This is the 13th post in a series on the writings of John Polkinghorne.
Last Sunday morning Dave Toycen, president of World Vision Canada, was interviewed by our pastor. Dave had just returned from Haiti and was providing us with some first hand accounts of the devastation caused by the earthquake that had rocked Haiti a couple of weeks earlier. The stories were heartrending.
The first song we sang that morning was Indescribable. Now, this isn’t my favourite worship song and I usually simply stop singing when the second verse starts with “Who has told every lightning bolt where it should go …”. I’m always surprised that more people don’t find this line a little uncomfortable (Anyone here been hit by lightening? Anyone have someone they love killed by lightening?), but given current events, I was sure others must also see the problem.
Apparently not. The song continued without even a hint of irony. Ok, how about we change that line to “Who has told every tectonic plate when is should slide …”. Does that help illustrate the problem? Maybe we need to be a little blunter: “Did God kill all those people in Port-au-Prince?”
Divine Action and Evil
Polkinghorne is acutely aware of the problem of Divine action and evil.
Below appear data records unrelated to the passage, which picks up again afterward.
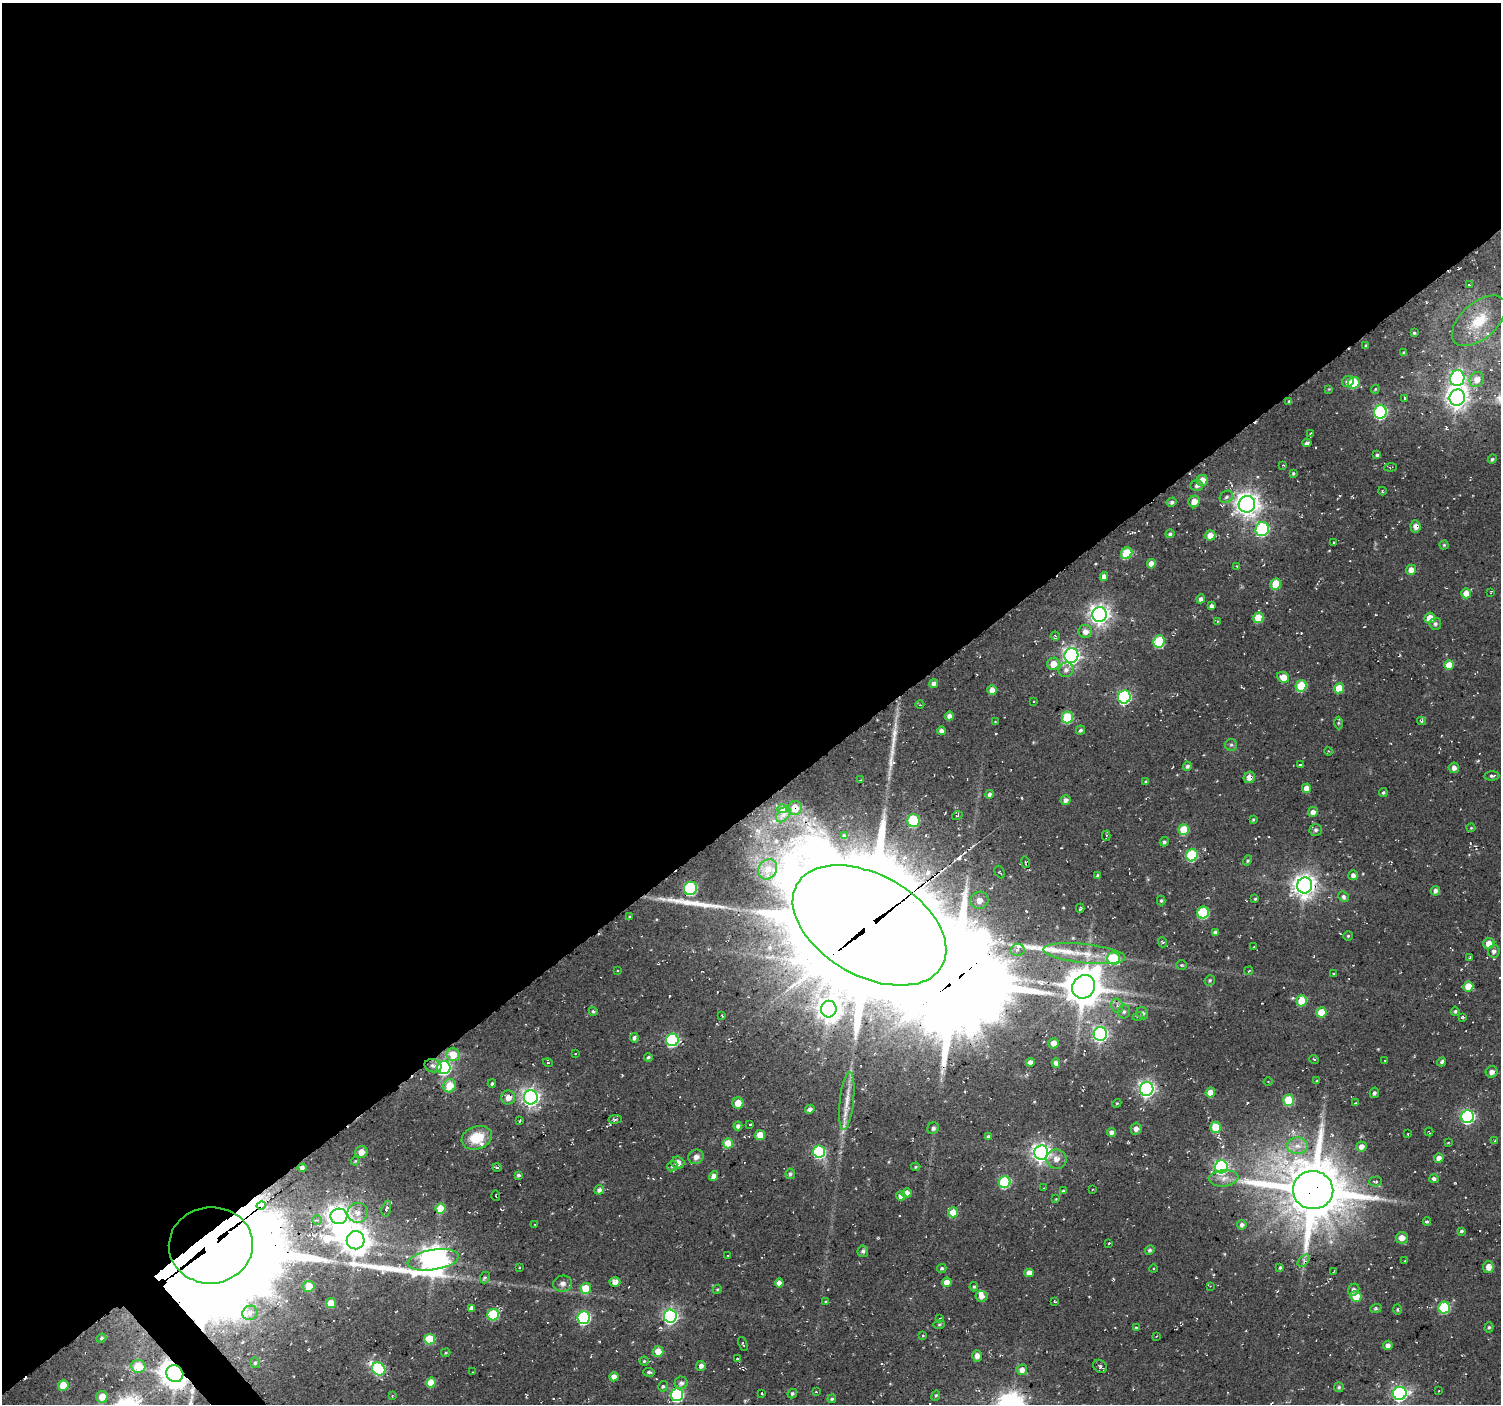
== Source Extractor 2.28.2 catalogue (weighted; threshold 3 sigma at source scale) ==
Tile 2 of 4 x 4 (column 2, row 1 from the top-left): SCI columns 1508-3006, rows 4424-5825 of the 6026 x 5979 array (HDU 1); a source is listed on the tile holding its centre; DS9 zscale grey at full resolution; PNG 1503 x 1406 px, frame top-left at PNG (2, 3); each listed source drawn as its Kron ellipse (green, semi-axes under 4 px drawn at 4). Shown black and unused: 58% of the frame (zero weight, under 2 of 3 exposures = <1% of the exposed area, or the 3 px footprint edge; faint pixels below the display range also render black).
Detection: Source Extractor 2.28.2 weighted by HDU 2 'WHT'; one run over the whole footprint, this tile lists its part. Background 0.104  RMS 0.0092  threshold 0.0415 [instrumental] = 3 sigma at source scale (4.5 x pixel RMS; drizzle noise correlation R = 1.50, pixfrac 1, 0.0396/0.0396 arcsec/px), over >= 5 px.
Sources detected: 336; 4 inside a brighter object's white glare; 8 cosmic-ray / hot-pixel residue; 4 long thin detections or spike segments (spike, bleed or trail) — neither listed nor drawn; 5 inside a brighter listed object's ellipse — not listed separately; the other 315 listed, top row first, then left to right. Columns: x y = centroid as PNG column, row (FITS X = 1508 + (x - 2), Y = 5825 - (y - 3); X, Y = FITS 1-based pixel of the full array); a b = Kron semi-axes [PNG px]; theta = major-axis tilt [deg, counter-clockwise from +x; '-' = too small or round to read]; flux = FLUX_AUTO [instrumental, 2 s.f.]
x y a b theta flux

As he indicates:
The more strongly one is able to speak of God’s particular action in the world, the more firmly one asserts that world to be subject to his purposive will, so much the more forceful becomes the problem of the widespread evil within it. (Science and Providence, page 59)As orthodox Christians (and in opposition to those who hold to process theology), we believe that God acts: he upholds his creation, he is continually creating, and he has acted in very particular ways in history (most notably the incarnation). But must we speak of particular “natural” disasters as “acts of God”? Was it “God’s will” that all those Haitians died? If God is good, why is there “natural” evil?
Free-Process Theodicy
I doubt that the “Problem of Evil” will ever fully make sense to us, at least this side of paradise. However, I do think that Polkinghorne’s free-process defence is the closest we may get. As he says:
I think the only possible solution lies in a variation of the free-will defence, applied to the whole created world. One might call it ‘the free-process defence’. In his great act of creation I believe that God allows the physical world to be itself, not in Manichaean opposition to him, but in that independence which is Love’s gift of freedom to the one beloved.Just as God gives humanity the freedom to be itself and to make choices (even when those choices are not the one’s God wishes his children would make), so too God gives the whole of his creation the freedom to be itself. And the evil in this world (both moral and natural), is the price of this freedom. I suspect the same reasoning that applies to the free-will defence (See Plantinga's “God, Freedom, and Evil” ) applies for the most part to the free-process defence.
…
The Cosmos is given the opportunity to be itself. (Science and Providence, page 66)
Actually, that is NOT God’s Will
When evil occurs, Christians often say “It must be God’s will”. But I am not sure this is necessarily true. In fact, I am sure that many of the choices that God’s creatures make are not the choices God would make. As Polkinghorne notes:
God no more expressly wills the growth of a cancer than he expressly wills the act of a murderer, but he allows both to happen. He is not puppetmaster of either men or matter. (Science and Providence, page 68)So in the face of tragedy, maybe we shouldn’t be so quick to opine “It must be God’s will”. And just as we shouldn’t accuse God of causing the genocide in Rawanda, neither should we accuse him of causing the earthquake in Haiti.
And while we are at it, maybe we should make sure our worship songs do not slander God.